Sorry that I don't follow -- can you elaborate the "main issue" part?

bhack commented 4 years ago

That other than TF hub common interface for trasfer learning users what to reuse model components that generally are embedded in the model itself.

So I hope that if we have a new model like e.g Efficientnet we can use its augmentation as a general components also for other model designs and that we have one reliable model soruce instead of Keras.application, TPU repository, automl repository, model garden then keras-cv and so on.

tanzhenyu commented 4 years ago

That other than TF hub common interface for trasfer learning users what to reuse model components that generally are embedded in the model itself.

So I hope that if we have a new model like e.g Efficientnet we can use its augmentation as a general components also for other model designs and that we have one reliable model soruce instead of Keras.application, TPU repository, automl repository, model garden then keras-cv and so on.

IIUC -- as of today Keras-application is still the only one that provides a full suite of backbones to be used for image classification tasks which doesn't have the issue you mentioned

bhack commented 4 years ago

I guess it doesn't matter too much where it worked and where not. What is important is that it works as a whole in the ecosystem for what we offer/expose to users. I hope we are not going to confict or creating too much duplicates with the model request/contribution policy that we already expose now for Model garden: https://github.com/tensorflow/models/wiki/How-to-contribution.

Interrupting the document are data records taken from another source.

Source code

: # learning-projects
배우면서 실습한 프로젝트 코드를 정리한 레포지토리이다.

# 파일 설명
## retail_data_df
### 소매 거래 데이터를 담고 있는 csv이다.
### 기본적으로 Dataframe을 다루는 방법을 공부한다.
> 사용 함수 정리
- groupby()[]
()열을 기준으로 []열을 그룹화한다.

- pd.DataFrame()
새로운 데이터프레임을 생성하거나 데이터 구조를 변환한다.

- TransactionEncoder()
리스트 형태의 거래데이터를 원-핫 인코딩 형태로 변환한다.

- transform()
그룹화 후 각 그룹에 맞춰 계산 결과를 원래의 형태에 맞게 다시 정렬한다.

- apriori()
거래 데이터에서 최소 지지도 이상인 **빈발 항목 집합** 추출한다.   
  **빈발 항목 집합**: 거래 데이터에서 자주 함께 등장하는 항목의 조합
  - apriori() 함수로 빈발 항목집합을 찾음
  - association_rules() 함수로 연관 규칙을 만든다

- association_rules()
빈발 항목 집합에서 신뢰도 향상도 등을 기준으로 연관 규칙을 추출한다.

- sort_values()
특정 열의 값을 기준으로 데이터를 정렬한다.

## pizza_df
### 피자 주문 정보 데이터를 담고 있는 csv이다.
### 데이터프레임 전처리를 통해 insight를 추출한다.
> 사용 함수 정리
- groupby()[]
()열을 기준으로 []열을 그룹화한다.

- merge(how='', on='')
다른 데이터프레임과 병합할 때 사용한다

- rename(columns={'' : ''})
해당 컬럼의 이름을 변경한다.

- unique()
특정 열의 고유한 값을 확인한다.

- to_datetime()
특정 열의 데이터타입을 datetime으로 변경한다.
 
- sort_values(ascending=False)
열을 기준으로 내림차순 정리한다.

As also for the reusable components part of the topic my position Is at https://github.com/tensorflow/community/issues/223 (you can substitute Addons target with any SIG).

I think it is in a way a collective effort of the whole ecosystem to not expose too much teams fragmentation (every group Is working on its own stuffs) to the end users.

seanpmorgan commented 4 years ago

Per https://github.com/tensorflow/addons/pull/2156 migrations will now be handled by core TF and Keras team members to make the migration process more managable.